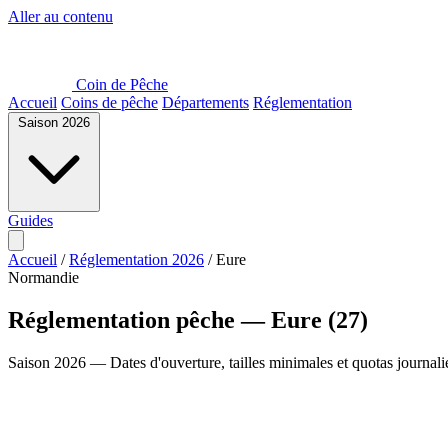
Aller au contenu
Coin de Pêche
Accueil
Coins de pêche
Départements
Réglementation
Saison 2026
Guides
Accueil
/
Réglementation 2026
/
Eure
Normandie
Réglementation pêche — Eure (27)
Saison 2026 — Dates d'ouverture, tailles minimales et quotas journali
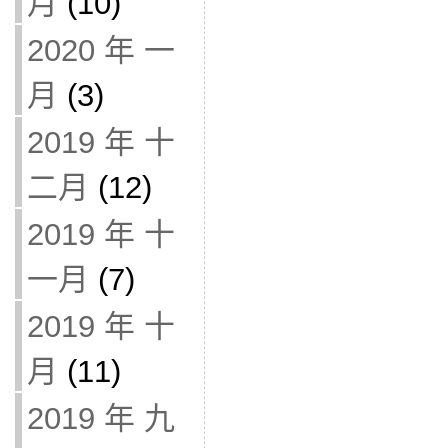
月
(10)
2020 年 一
月
(3)
2019 年 十
二月
(12)
2019 年 十
一月
(7)
2019 年 十
月
(11)
2019 年 九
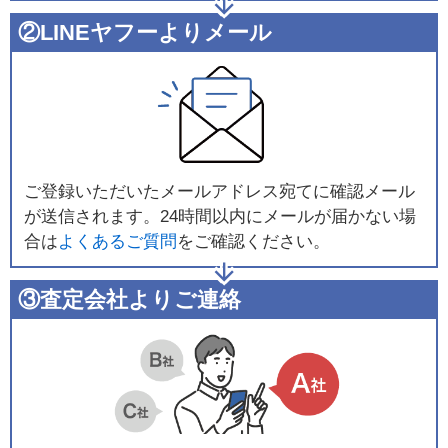
②LINEヤフーよりメール
ご登録いただいたメールアドレス宛てに確認メール
が送信されます。24時間以内にメールが届かない場
合は
よくあるご質問
をご確認ください。
③査定会社よりご連絡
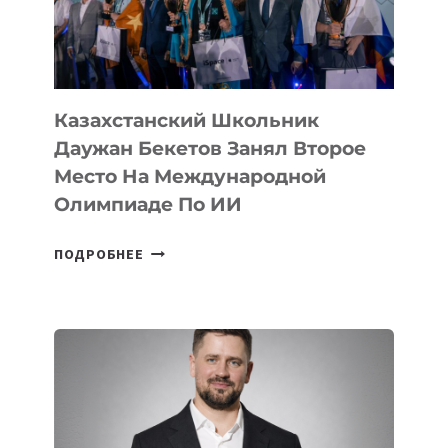
НА
МЕЖДУНАРОДНОЙ
ОЛИМПИАДЕ
ПО
ИИ
Казахстанский Школьник
Даужан Бекетов Занял Второе
Место На Международной
Олимпиаде По ИИ
КАЗАХСТАНСКИЙ
ПОДРОБНЕЕ
ШКОЛЬНИК
ДАУЖАН
БЕКЕТОВ
ЗАНЯЛ
ВТОРОЕ
МЕСТО
НА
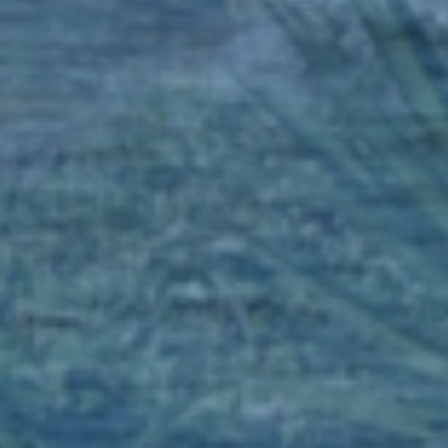
THE RELAXING
ENGLISH GARDEN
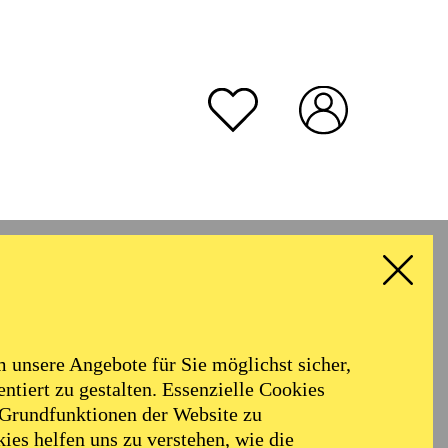
unsere Angebote für Sie möglichst sicher,
ntiert zu gestalten. Essenzielle Cookies
 Grundfunktionen der Website zu
ies helfen uns zu verstehen, wie die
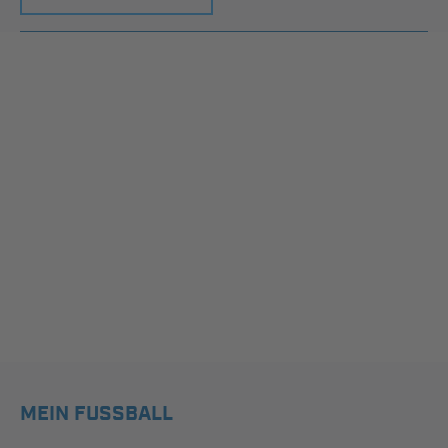
MEIN FUSSBALL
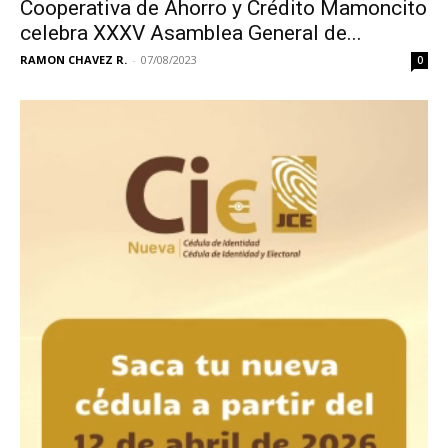
Cooperativa de Ahorro y Crédito Mamoncito
celebra XXXV Asamblea General de...
RAMON CHAVEZ R.
-
07/08/2023
0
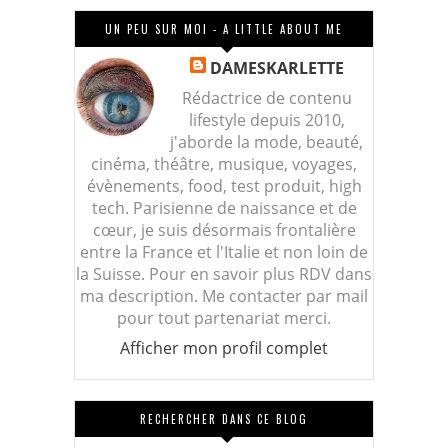
UN PEU SUR MOI - A LITTLE ABOUT ME
DAMESKARLETTE
Rédactrice de contenu
lifestyle depuis 2010,
j'aborde la mode, beauté,
cinéma, théâtre, musique, voyages,
évènements, food, test produit, high
tech. Parisienne de naissance et de
cœur, je suis désormais frontalière
entre la France et l'Italie et non loin de
la Suisse. Pour en savoir plus RDV dans
ma description. Me contacter par mail
pour tout partenariat merci.
Afficher mon profil complet
RECHERCHER DANS CE BLOG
-=-=-=-=-
Instruction - An exact reproduction of all the records is required, with no pictures included.

The completed task -
Aller au contenu
Coin de Pêche
Accueil
Coins de pêche
Départements
Réglementation
Saison 2026
Guides
Accueil
/
Réglementation 2026
/
Eure
Normandie
Réglementation pêche — Eure (27)
Saison 2026 — Dates d'ouverture, tailles minimales et quotas journali
月
(10)
2020 年 一
月
(3)
2019 年 十
二月
(12)
2019 年 十
一月
(7)
2019 年 十
月
(11)
2019 年 九
②LINEヤフーよりメール
ご登録いただいたメールアドレス宛てに確認メール
が送信されます。24時間以内にメールが届かない場
合は
よくあるご質問
をご確認ください。
③査定会社よりご連絡
НА
МЕЖДУНАРОДНОЙ
ОЛИМПИАДЕ
ПО
ИИ
Казахстанский Школьник
Даужан Бекетов Занял Второе
Место На Международной
Олимпиаде По ИИ
КАЗАХСТАНСКИЙ
ПОДРОБНЕЕ
ШКОЛЬНИК
ДАУЖАН
БЕКЕТОВ
ЗАНЯЛ
ВТОРОЕ
МЕСТО
НА
THE RELAXING
ENGLISH GARDEN
unsere Angebote für Sie möglichst sicher,
ntiert zu gestalten. Essenzielle Cookies
 Grundfunktionen der Website zu
ies helfen uns zu verstehen, wie die
MEIN FUSSBALL
Cooperativa de Ahorro y Crédito Mamoncito
celebra XXXV Asamblea General de...
RAMON CHAVEZ R.
-
07/08/2023
0
UN PEU SUR MOI - A LITTLE ABOUT ME
DAMESKARLETTE
Rédactrice de contenu
lifestyle depuis 2010,
j'aborde la mode, beauté,
cinéma, théâtre, musique, voyages,
évènements, food, test produit, high
tech. Parisienne de naissance et de
cœur, je suis désormais frontalière
entre la France et l'Italie et non loin de
la Suisse. Pour en savoir plus RDV dans
ma description. Me contacter par mail
pour tout partenariat merci.
Afficher mon profil complet
RECHERCHER DANS CE BLOG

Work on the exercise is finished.